Oscar madness means more classics

Critic's choices: Television, Theater

March 12, 2000|By Chris Kaltenbach

Once again this year, cable's Turner Classic Movies is devoting its March schedule to Oscar-winning and Oscar-nominated films. Sometimes, that's not a good thing -- for God's sake, how many more times can you watch "Ben-Hur?"

But examine the schedule closely, and there are some unexpected gems to be found. This year, TCM's added a twist: each film is somehow related to the next, sharing a common actor, director or writer. Trying to figure out how the films are connected can become something of a parlor game, so give it a try.

Here are a few of this week's more noteworthy offerings:

* Judy Garland stars in director George Cukor's 1950 remake of "A Star Is Born" (7:30 a.m. Monday). It's one of the strongest performances of Garland's career. James Mason also shines as the hard-drinking, hard-falling Norman Maine.

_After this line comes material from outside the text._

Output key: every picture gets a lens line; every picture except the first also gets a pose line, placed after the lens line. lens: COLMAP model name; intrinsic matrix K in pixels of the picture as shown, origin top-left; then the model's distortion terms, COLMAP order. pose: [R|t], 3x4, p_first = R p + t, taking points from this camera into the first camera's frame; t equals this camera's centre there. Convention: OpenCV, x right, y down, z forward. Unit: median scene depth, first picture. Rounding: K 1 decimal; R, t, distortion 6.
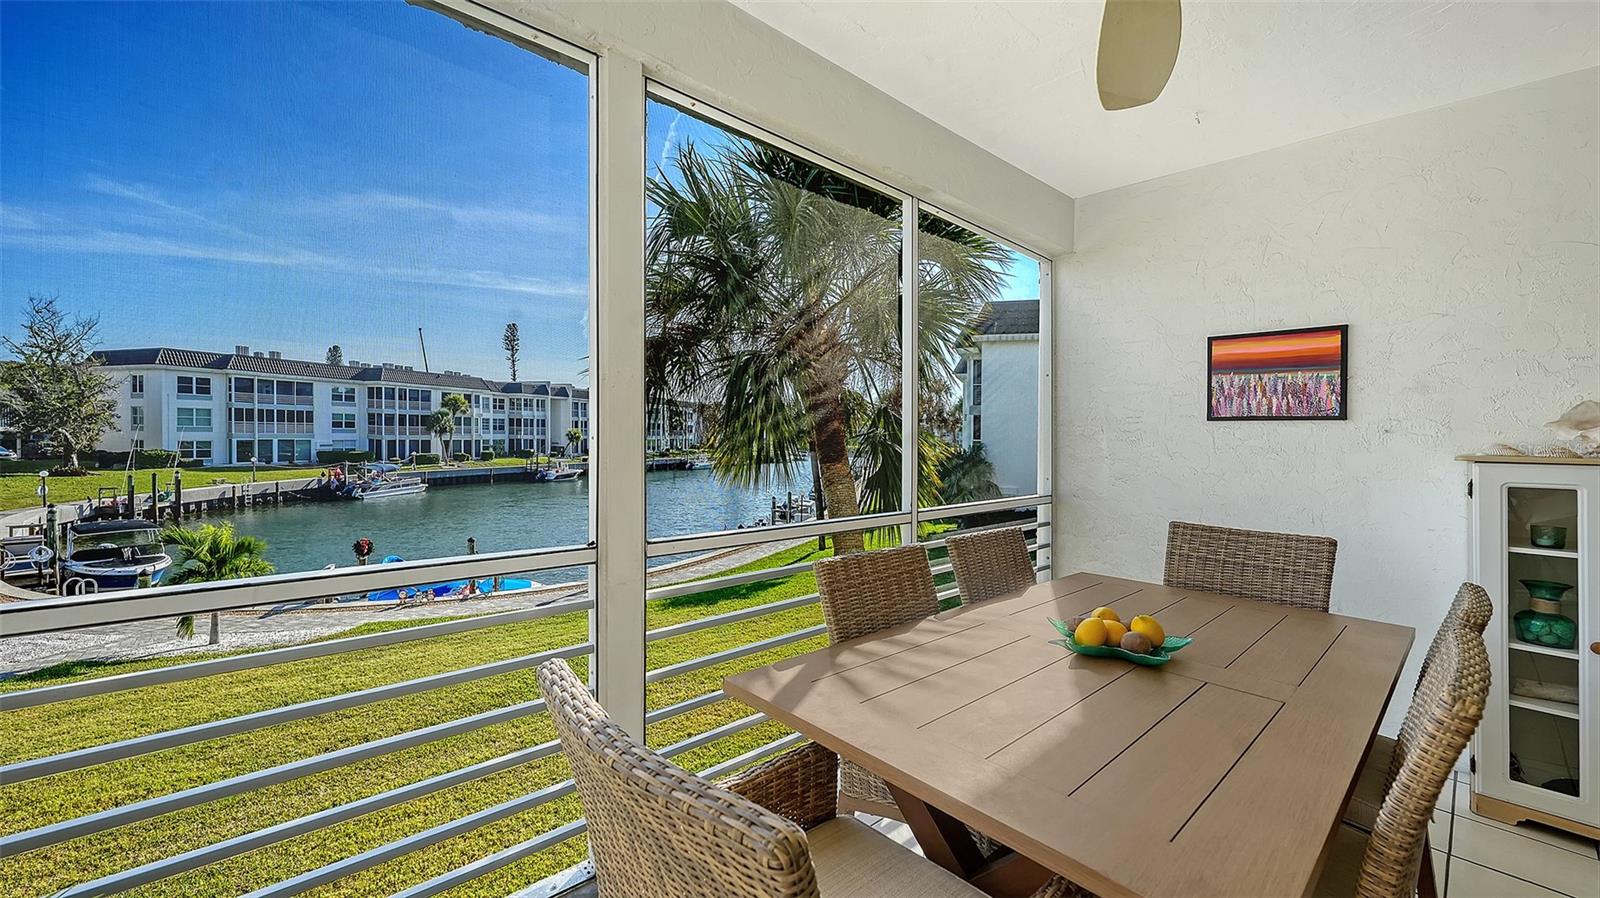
lens RADIAL K [[633.6, 0, 812.4], [0, 633.6, 446.7], [0, 0, 1]] dist [0.006503, 0.000019]
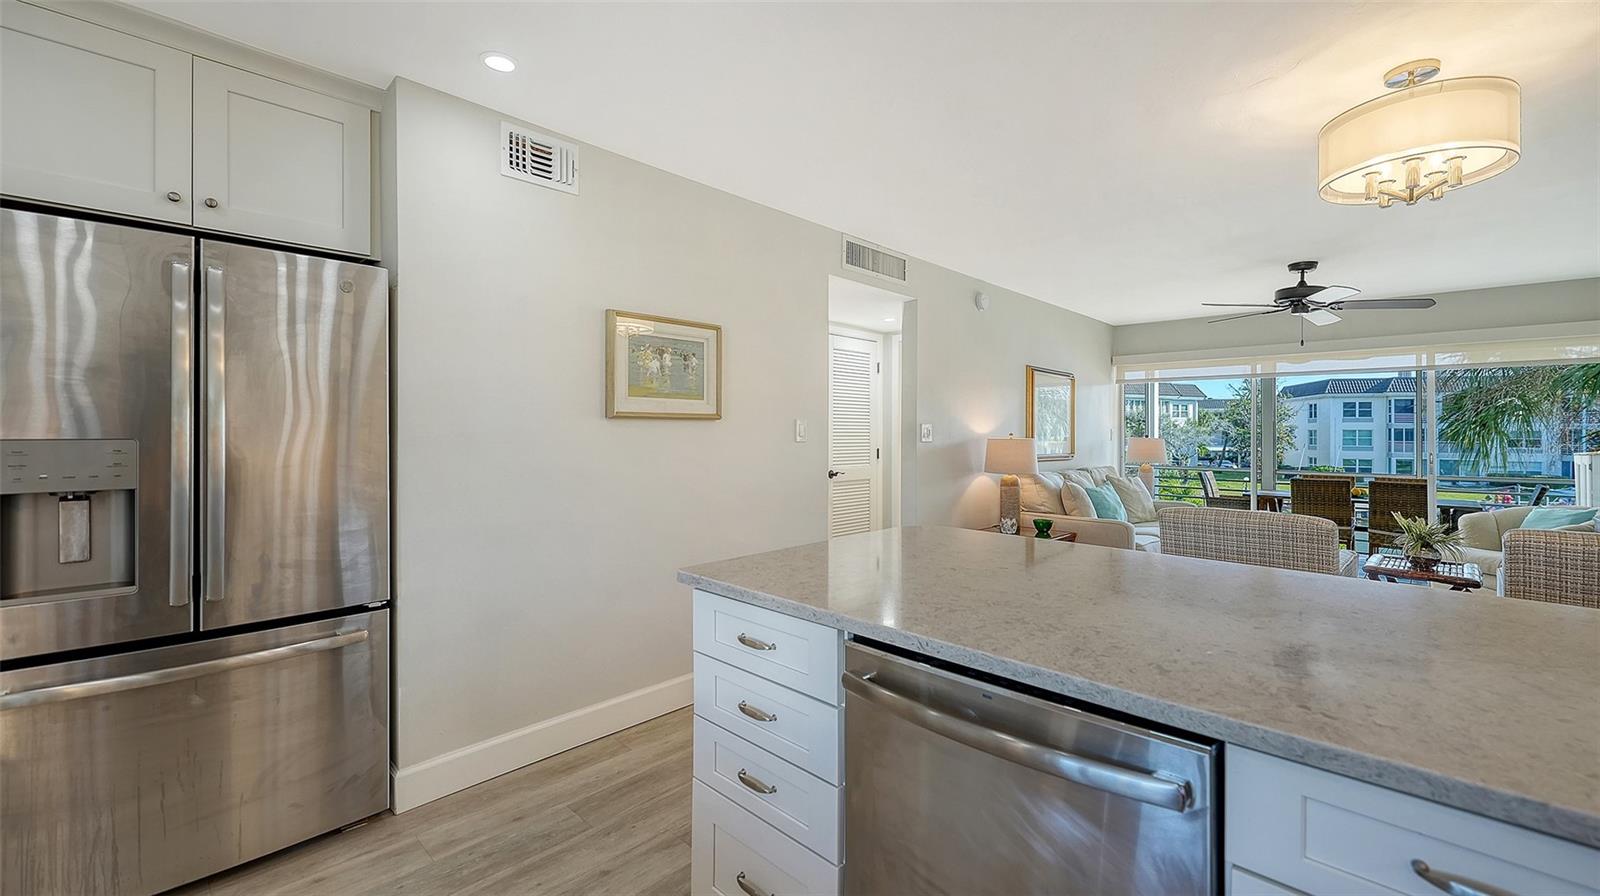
lens RADIAL K [[633.6, 0, 780.5], [0, 633.6, 430.3], [0, 0, 1]] dist [0.006503, 0.000019]
pose [[0.043025, -0.027147, -0.998705, 0.116140], [-0.030055, 0.999143, -0.028454, 0.003351], [0.998622, 0.031240, 0.042172, -0.070044]]
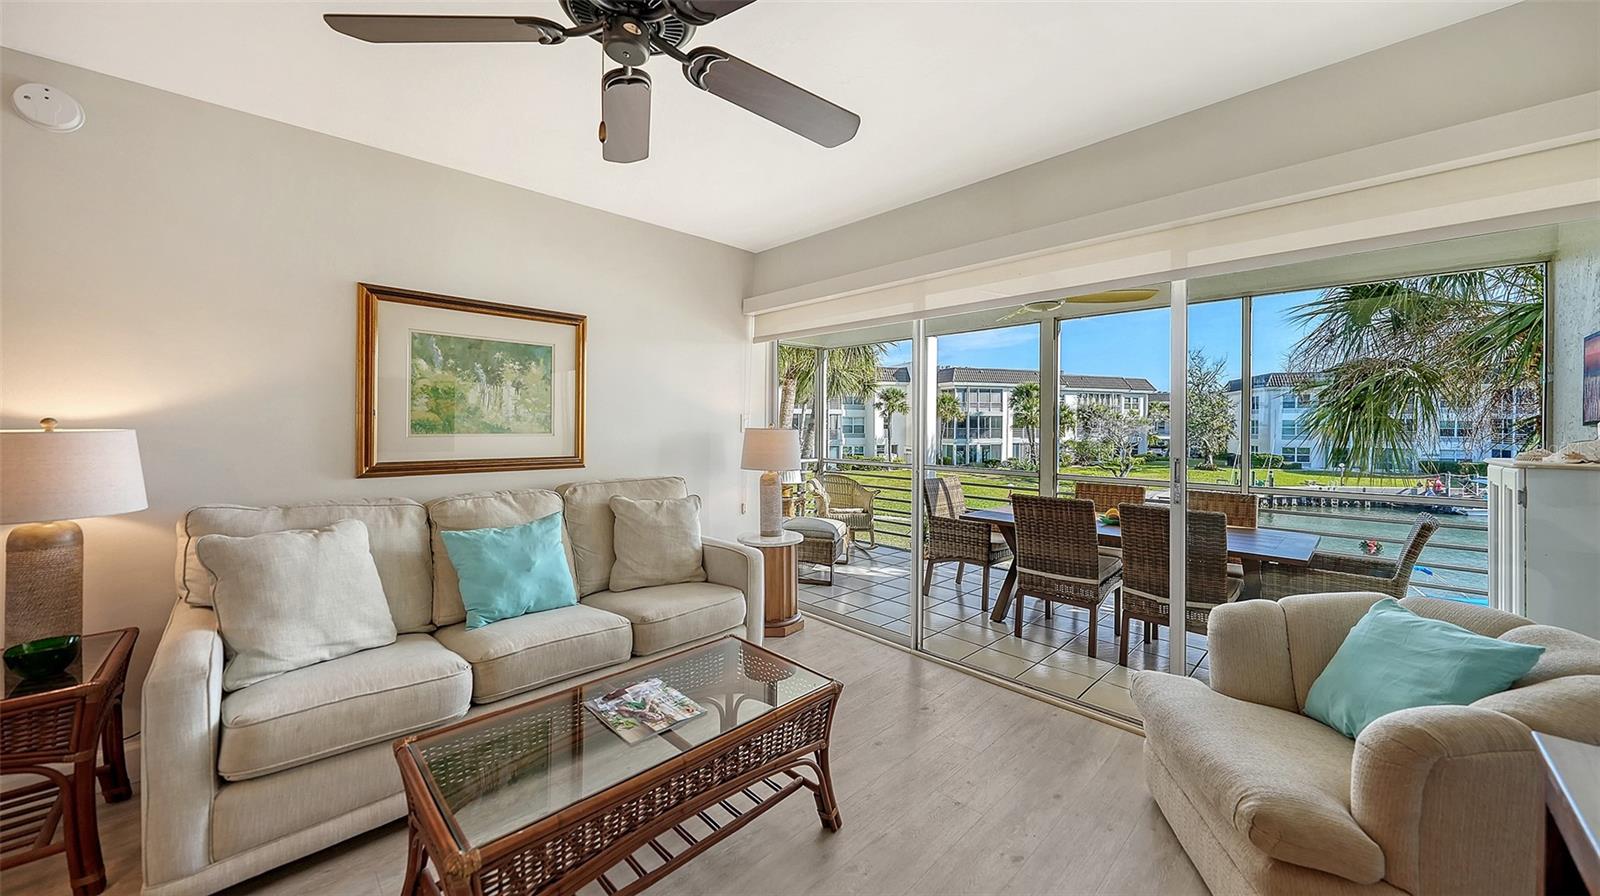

* Fred Astaire, Ginger Rogers, Delores Del Rio and some notoriously over-the-top dance numbers make 1933's "Flying Down to Rio" (6 p.m. Tuesday) a must-see. Long-time Oscar fans are still cringing at the memory of Teri Garr parodying the infamous chorines-strapped-to-airplane-wings number to open the 1986 ceremonies.

* For a backstage look at show business life that's nearly on a par with the revered "All About Eve," don't miss Katherine Hepburn, Ginger Rogers, Lucille Ball and Eve Arden in 1937's "Stage Door" (11:15 a.m. Wednesday).

* Since Warren Beatty is getting a special Oscar nod this year, check out "Splendor in the Grass" (10 p.m. Thursday), director Elia Kazan's 1961 look at sexual repression and teen-age lust. Beatty, in his first movie role, stars alongside the luminous Natalie Wood, who was never better.

* John Garfield became a star with 1938's "Four Daughters" (4:30 p.m. Friday). He's the cynical, street-smart big-city refugee who adds some some necessary weight to this fluffy tale of four sisters all in love with the same boarder at their father's home.